Mais alors l'originalité de ce livre ? me direz-vous. Elle tient tout entière dans son personnage principal, Ponto. le chien Ponto tient le rôle majeur de cette histoire. En effet, c'est lui qui est le moteur de l'action et pourtant je considère que cette nouvelle ne doit pas être classé comme un récit animalier. Ponto, au cours de l'histoire, est souvent considéré comme un humain, on lui attribue des sentiments et des intentions : orgueil, arrogance, amour de la supériorité et de la domination, jalousie, vengeance, fourberie. Tous ses comportements ainsi que les excès de son « maître » montrent bien que le récit n'a pas une visée réaliste mais bien fantastique, voire allégorique. Ponto me semble représenter le côté animal, instinctif, irraisonné et barbare de l'homme qui vient détruire l'harmonie de la société. N'oublions pas qu'en 1939, l'écrivain juif Stefan Zweig se trouve en Angleterre pour fuir les persécutions nazies et d'ailleurs à la fin de l'ouvrage Ponto demeure bien vivant et inquiétant, il est toujours prêt à surgir et à mordre. Plus profondément, pour Zweig, cette partie sombre de l'homme qui, quelque soit le temps et l'espace, l'époque et le lieu, reste présente, discrètement peut-être, mais jamais éradiquée, demeure toujours prête à resurgir.

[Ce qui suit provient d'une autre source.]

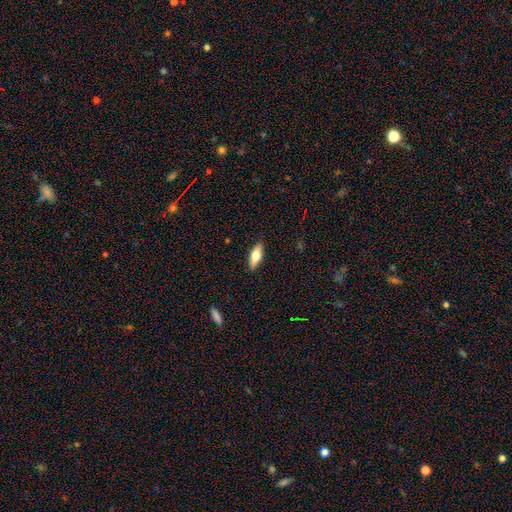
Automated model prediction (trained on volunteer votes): smooth_or_featured: smooth (p=0.62) [alt: featured or disk p=0.31]
how_rounded: in between (p=0.63) [alt: cigar-shaped p=0.35]
merging: none (p=0.89) [alt: minor disturbance p=0.08]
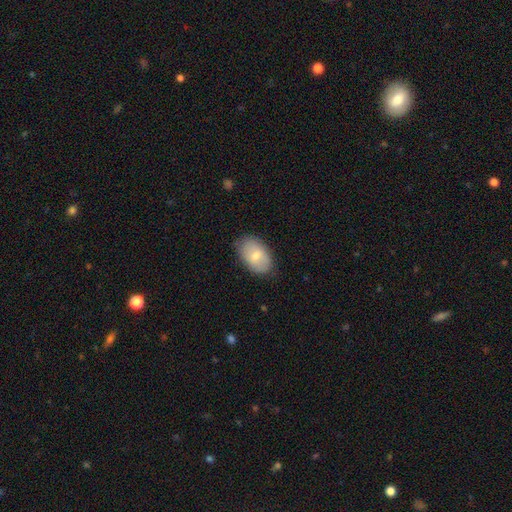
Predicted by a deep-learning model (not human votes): smooth 70%, featured or disk 23%, star or artifact 6%. Down the decision tree: how rounded — in between (90%); merging — none (76%).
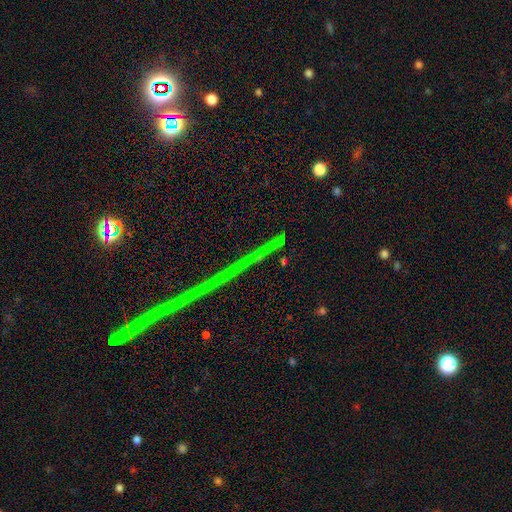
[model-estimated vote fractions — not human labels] Smooth or featured? Predicted: star or artifact (p=0.80).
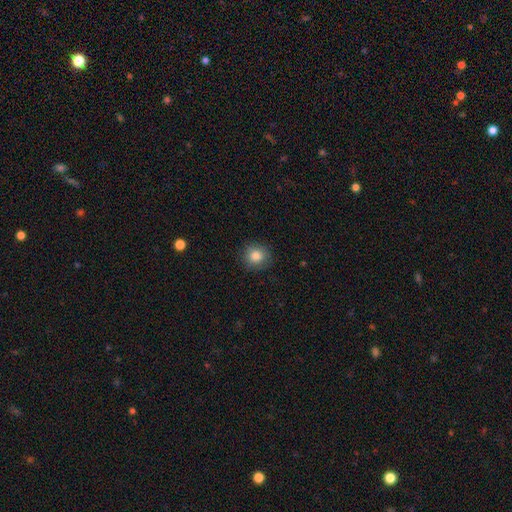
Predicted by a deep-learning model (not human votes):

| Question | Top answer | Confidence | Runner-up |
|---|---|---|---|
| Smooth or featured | smooth | 85% | star or artifact (9%) |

Une très bonne nouvelle, peut-être un peu courte mais pas mineure, de Stefan Zweig qui va bien au-delà d'une simple histoire fantastique mais révèle chez l'auteur toutes ses capacités d'analyse dans une période troublée de son existence. La force de ce récit tient bien sûr dans sa portée générale et cette écriture précise et sûre qui nous mène directement à l'essentiel.